• _TASK DESCRIPTION_:
All lines below between the line with "Institute for Employment Studies 3" and the line with "First Line Managers", including both, must be copied exactly, and the pictures must be omitted.

• _MATERIALS PROVIDED_:
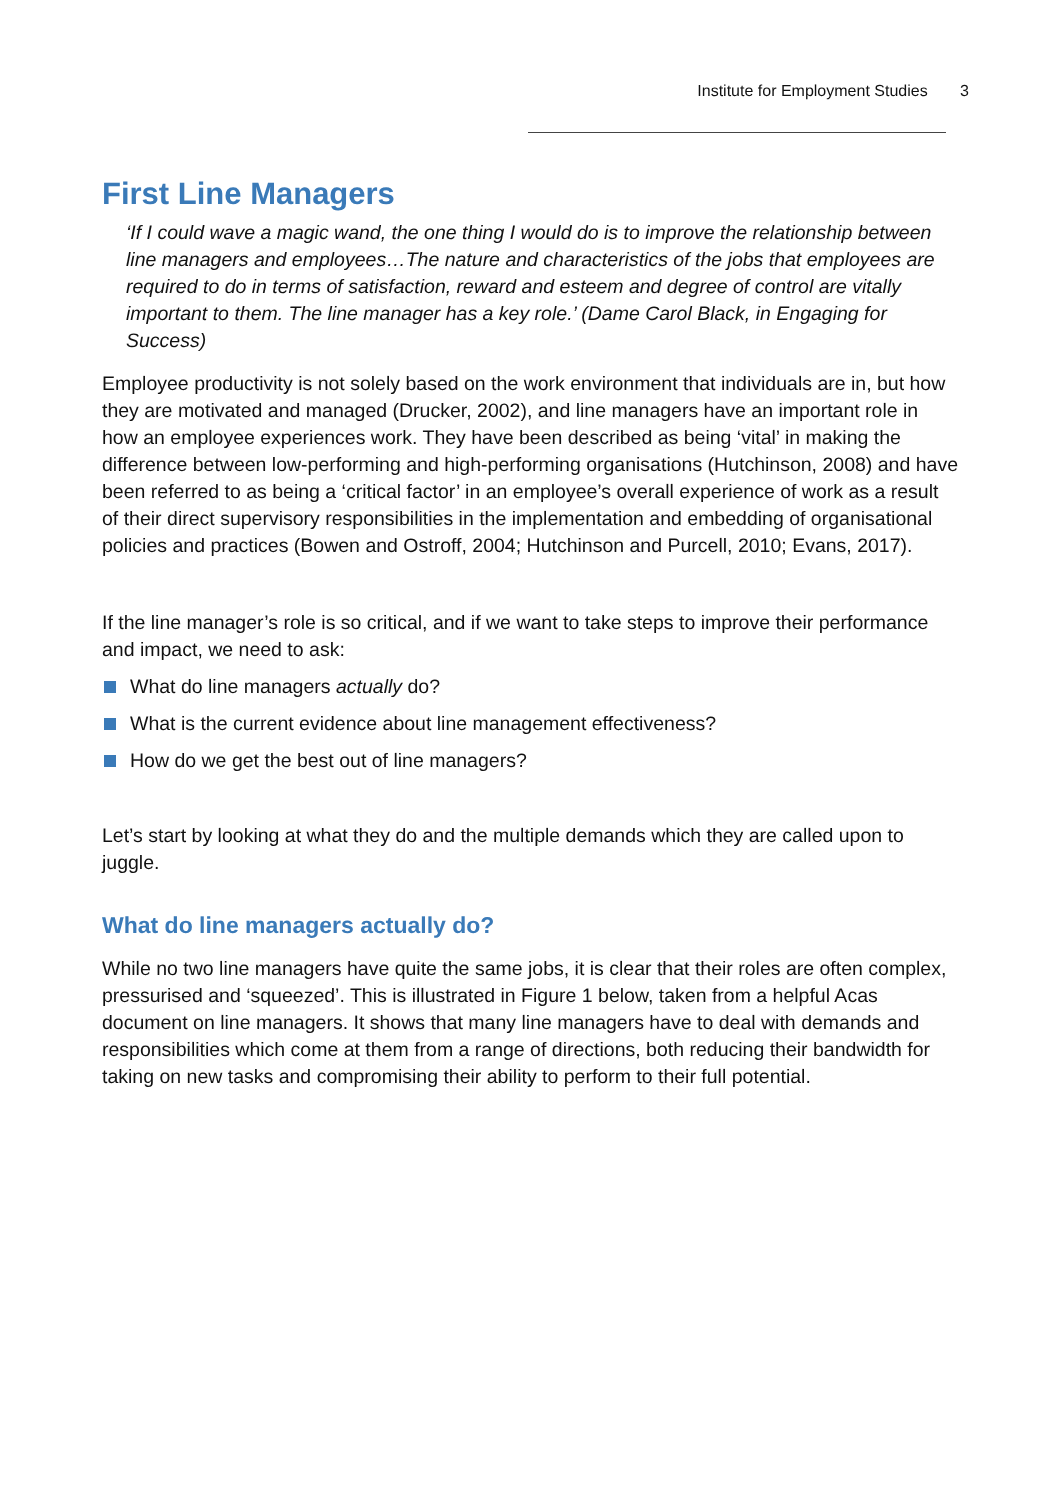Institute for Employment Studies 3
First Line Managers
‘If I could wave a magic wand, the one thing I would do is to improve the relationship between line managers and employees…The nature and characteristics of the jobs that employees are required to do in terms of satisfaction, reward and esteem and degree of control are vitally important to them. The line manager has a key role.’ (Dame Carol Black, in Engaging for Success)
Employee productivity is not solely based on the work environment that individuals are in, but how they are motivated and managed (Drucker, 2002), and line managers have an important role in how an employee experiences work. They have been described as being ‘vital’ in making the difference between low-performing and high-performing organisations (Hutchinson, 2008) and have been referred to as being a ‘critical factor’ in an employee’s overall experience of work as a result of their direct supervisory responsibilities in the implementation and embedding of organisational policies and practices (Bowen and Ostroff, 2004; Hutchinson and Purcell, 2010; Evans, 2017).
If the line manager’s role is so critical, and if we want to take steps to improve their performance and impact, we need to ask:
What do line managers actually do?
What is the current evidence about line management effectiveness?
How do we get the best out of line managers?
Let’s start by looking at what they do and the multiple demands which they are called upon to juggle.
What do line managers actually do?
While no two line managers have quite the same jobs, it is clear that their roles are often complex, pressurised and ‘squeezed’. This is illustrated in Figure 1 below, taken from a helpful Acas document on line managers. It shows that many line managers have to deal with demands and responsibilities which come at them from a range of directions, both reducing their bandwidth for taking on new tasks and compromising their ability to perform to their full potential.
---
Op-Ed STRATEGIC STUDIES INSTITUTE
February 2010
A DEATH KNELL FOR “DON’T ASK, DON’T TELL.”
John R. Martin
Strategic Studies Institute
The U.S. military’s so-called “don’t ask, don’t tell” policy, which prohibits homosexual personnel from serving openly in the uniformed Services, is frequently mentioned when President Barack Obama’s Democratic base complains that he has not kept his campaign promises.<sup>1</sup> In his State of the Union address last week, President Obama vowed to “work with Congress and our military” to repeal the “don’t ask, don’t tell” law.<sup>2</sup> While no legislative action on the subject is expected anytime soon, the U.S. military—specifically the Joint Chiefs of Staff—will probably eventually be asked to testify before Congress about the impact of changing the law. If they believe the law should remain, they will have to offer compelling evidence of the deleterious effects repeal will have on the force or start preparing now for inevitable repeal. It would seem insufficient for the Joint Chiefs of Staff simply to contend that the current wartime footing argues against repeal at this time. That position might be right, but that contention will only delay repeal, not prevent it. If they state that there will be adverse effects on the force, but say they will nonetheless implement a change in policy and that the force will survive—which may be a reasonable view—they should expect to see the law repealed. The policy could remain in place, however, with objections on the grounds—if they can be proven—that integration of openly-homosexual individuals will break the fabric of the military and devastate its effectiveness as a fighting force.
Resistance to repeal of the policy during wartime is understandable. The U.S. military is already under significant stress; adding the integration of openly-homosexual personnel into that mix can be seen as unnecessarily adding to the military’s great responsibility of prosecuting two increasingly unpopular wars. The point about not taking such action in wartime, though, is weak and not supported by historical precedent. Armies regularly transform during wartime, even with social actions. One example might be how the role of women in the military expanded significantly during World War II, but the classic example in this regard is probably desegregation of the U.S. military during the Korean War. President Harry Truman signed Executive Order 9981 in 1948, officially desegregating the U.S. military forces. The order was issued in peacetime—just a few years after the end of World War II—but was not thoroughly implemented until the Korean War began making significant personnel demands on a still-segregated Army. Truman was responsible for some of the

• _ANSWER TO THIS PROBLEM_:
Institute for Employment Studies 3
First Line Managers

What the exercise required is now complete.